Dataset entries
*-*-*
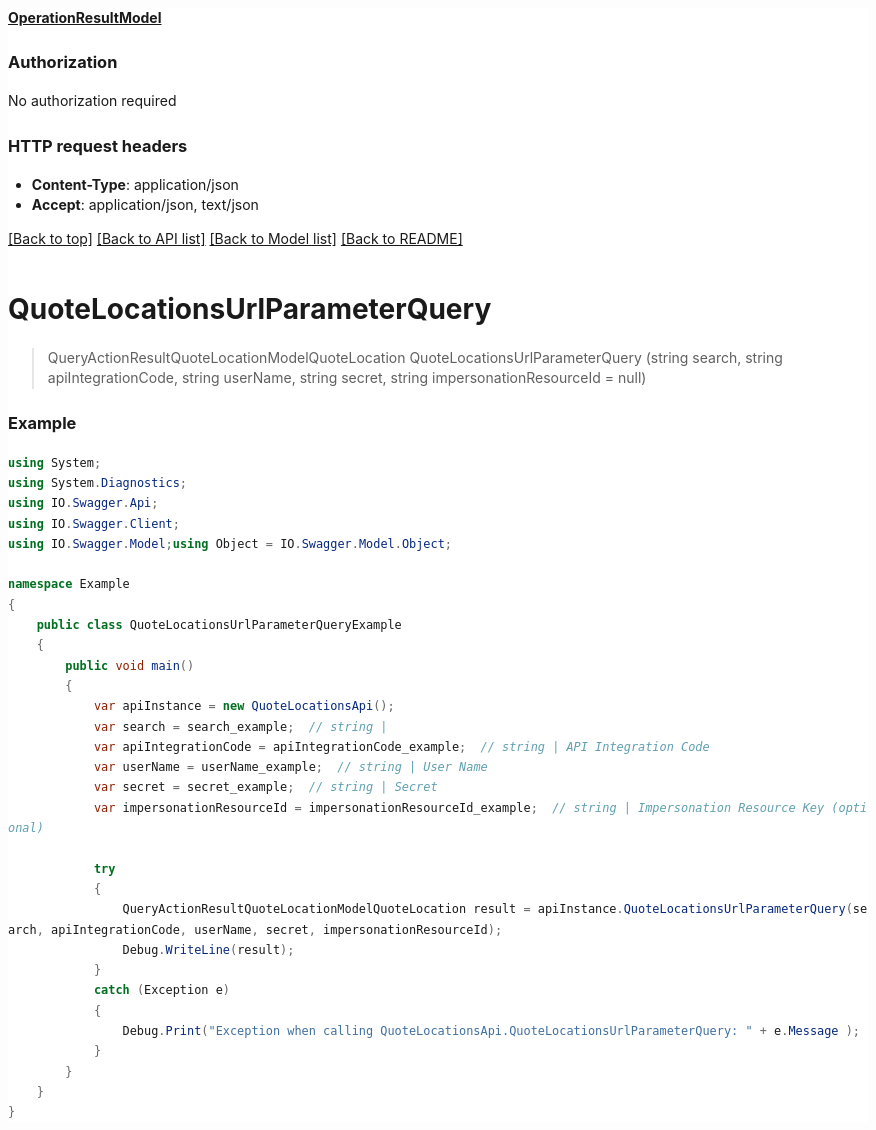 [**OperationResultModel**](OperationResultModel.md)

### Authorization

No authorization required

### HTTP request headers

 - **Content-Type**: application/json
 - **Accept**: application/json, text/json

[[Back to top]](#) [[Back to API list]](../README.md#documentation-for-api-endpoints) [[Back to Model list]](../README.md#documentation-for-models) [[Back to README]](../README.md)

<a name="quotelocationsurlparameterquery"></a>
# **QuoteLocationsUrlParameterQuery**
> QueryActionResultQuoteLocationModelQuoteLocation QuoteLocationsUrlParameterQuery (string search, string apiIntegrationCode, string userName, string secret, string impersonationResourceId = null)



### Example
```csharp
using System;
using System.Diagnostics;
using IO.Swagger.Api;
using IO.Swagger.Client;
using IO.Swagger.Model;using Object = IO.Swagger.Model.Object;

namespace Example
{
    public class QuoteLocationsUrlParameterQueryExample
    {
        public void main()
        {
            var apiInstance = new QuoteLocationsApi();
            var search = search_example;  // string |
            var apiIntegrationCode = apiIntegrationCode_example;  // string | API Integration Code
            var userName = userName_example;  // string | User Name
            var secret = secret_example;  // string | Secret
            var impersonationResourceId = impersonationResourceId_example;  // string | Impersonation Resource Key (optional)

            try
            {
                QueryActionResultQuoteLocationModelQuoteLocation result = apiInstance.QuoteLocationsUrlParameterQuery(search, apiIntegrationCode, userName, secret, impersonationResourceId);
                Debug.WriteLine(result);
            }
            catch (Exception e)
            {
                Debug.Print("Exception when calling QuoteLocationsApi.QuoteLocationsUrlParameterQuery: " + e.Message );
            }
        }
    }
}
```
*-*-*
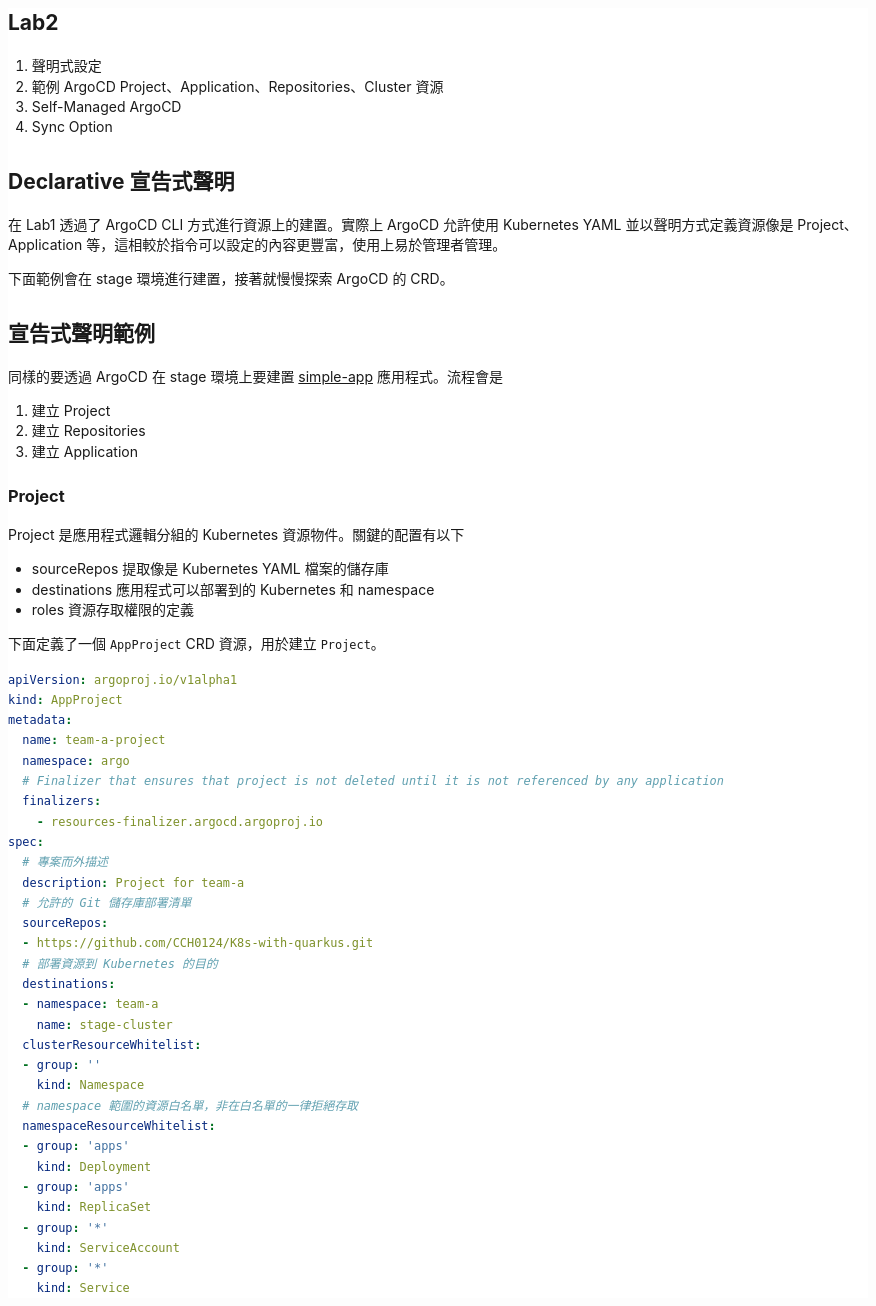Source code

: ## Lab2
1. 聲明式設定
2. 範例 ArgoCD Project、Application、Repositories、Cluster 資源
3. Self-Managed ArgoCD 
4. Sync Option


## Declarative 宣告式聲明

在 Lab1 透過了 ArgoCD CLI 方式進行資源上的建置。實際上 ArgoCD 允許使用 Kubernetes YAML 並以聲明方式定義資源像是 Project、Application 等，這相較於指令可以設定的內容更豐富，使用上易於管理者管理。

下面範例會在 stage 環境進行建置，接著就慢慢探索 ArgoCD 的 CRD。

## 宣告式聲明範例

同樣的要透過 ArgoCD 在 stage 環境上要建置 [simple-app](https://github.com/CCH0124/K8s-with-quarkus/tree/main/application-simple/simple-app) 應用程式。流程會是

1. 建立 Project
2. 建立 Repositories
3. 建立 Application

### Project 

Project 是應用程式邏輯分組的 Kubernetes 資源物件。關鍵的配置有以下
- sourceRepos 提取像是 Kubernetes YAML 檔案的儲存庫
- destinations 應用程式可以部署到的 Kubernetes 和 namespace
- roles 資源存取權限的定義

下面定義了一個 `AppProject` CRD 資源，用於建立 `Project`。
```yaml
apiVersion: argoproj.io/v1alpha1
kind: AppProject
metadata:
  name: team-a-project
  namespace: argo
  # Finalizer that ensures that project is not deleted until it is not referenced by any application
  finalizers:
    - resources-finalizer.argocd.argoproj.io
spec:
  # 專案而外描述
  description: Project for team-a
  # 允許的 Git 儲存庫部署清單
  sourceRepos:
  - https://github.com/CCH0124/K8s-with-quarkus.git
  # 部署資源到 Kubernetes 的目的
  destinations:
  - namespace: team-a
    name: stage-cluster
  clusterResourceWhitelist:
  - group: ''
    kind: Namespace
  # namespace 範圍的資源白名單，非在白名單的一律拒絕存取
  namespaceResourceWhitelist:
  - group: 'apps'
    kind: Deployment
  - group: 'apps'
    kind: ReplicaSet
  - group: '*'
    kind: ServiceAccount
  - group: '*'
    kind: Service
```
*-*-*
Every line above that holds "github" should be copied out.

**EXERCISE RESULT:**
同樣的要透過 ArgoCD 在 stage 環境上要建置 [simple-app](https://github.com/CCH0124/K8s-with-quarkus/tree/main/application-simple/simple-app) 應用程式。流程會是
  - https://github.com/CCH0124/K8s-with-quarkus.git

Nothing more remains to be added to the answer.